The Big Idea the Mayor Didn’t Like

Nice contest, except for who won.

Maybe you heard about the big project to encourage new ideas in the city. The Greater Louisville Project and Louisville Public Media promoted a contest in which locals were to generate ideas they thought would be good for the city. The idea was that some new and innovative ideas would be brought forth, and the author of the winning idea would get an audience with the Mayor.

Except a funny thing happened. 26 percent of the 2,374 votes cast went to a huge idea that every public official has pooh-poohed on a regular basis. So they changed the rules a bit, and allowed the top 5 idea-generators to sit in on the meeting.  There’s no way the Mayor was going to spend a full hour hearing all the sensible arguments for 8664.
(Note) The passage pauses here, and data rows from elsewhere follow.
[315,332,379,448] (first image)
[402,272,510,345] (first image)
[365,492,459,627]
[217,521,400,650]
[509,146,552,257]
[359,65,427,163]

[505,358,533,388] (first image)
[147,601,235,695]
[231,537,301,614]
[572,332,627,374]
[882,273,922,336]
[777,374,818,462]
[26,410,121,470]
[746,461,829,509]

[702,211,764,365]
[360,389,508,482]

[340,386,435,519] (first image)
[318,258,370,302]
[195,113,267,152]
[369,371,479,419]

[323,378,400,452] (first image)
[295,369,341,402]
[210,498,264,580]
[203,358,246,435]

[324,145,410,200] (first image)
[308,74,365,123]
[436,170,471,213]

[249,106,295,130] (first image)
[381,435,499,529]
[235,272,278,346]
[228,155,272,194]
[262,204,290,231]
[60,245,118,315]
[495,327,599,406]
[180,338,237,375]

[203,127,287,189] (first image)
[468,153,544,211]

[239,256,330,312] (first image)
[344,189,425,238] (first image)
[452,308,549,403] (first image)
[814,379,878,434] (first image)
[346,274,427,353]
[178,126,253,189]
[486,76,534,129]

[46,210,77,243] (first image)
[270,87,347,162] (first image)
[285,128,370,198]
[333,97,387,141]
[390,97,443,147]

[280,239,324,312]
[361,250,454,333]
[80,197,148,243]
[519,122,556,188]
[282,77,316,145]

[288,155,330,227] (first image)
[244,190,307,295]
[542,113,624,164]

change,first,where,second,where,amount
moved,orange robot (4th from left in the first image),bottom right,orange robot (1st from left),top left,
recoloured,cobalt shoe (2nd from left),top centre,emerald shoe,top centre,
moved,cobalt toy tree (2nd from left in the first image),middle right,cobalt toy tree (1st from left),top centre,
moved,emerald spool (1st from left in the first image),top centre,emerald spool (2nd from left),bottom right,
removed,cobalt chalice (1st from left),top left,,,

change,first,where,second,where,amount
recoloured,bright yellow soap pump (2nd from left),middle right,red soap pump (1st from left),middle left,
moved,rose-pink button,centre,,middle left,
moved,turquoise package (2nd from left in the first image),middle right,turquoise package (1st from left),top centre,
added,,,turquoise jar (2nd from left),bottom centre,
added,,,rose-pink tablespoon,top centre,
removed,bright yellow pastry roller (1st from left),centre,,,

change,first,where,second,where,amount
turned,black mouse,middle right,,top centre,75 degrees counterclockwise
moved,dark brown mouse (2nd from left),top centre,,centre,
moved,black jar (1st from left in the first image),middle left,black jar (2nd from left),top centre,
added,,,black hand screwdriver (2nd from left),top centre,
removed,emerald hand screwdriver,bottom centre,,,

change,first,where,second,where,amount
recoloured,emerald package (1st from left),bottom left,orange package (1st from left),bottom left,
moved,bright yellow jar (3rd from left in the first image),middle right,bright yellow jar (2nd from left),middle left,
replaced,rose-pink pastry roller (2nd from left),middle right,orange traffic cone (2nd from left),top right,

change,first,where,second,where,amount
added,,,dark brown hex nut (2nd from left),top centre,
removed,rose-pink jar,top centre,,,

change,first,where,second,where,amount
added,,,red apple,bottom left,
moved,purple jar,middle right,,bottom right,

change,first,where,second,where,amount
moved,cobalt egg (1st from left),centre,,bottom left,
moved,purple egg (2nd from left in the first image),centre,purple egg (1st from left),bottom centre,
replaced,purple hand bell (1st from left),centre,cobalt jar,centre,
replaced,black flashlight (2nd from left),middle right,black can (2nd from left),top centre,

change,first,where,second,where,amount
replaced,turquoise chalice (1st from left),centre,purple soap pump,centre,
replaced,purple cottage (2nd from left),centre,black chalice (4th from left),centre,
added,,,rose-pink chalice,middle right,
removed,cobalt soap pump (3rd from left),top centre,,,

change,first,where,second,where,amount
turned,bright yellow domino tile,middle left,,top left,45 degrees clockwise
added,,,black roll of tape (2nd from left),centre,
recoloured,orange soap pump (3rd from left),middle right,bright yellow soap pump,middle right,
And so the Mayor was forced, on Wednesday, to sit and talk with 8664 co-founder J.C. Stites and act interested in a plan that he has no interest in seeing through or hearing about. Fortunately for him, the rules change limited 8664’s portion of the meeting to about 10 minutes.  Still, it had to be a bit uncomfortable, and Fischer is likely happy that his Mayoral primary opponent Tyler Allen wasn’t there.

Now, of course, according to Stites, Fischer was polite and showed interest in the 8664 idea (which goes totally against the Ohio River Bridges Plan he supports). But Fischer asked Stites no questions. This entire argument is familiar turf.

“I hope he’s going to be an agent for change, but I didn’t expect him to change his mind,” Stites said.

Meanwhile, the Bridges Project itself trudges forward, though many transportation experts not getting a paycheck from the organization say the project is the wrong move at the wrong time, and the people who do have an interest in getting it done have come up with zero ideas for coming up with the necessary funding. And Fischer is just going along for the ride.

The other ideas, according to Mayoral assistant Phil Miller, got their hearings as well. There’s an interesting idea brought forward by a vendor, Ankur Gopa, that would get the city involved in texting business to both allow citizens and government to share info. There’s a tree planting idea, one for creating a fund to reward Creativity and some sort or economic development plan for the South End.

Still, I don’t think organizers of the Big Idea contest imagined that 8664 would be such an overwhelming favorite big idea, or that the contest would put the Mayor in the uncomfortable position it did.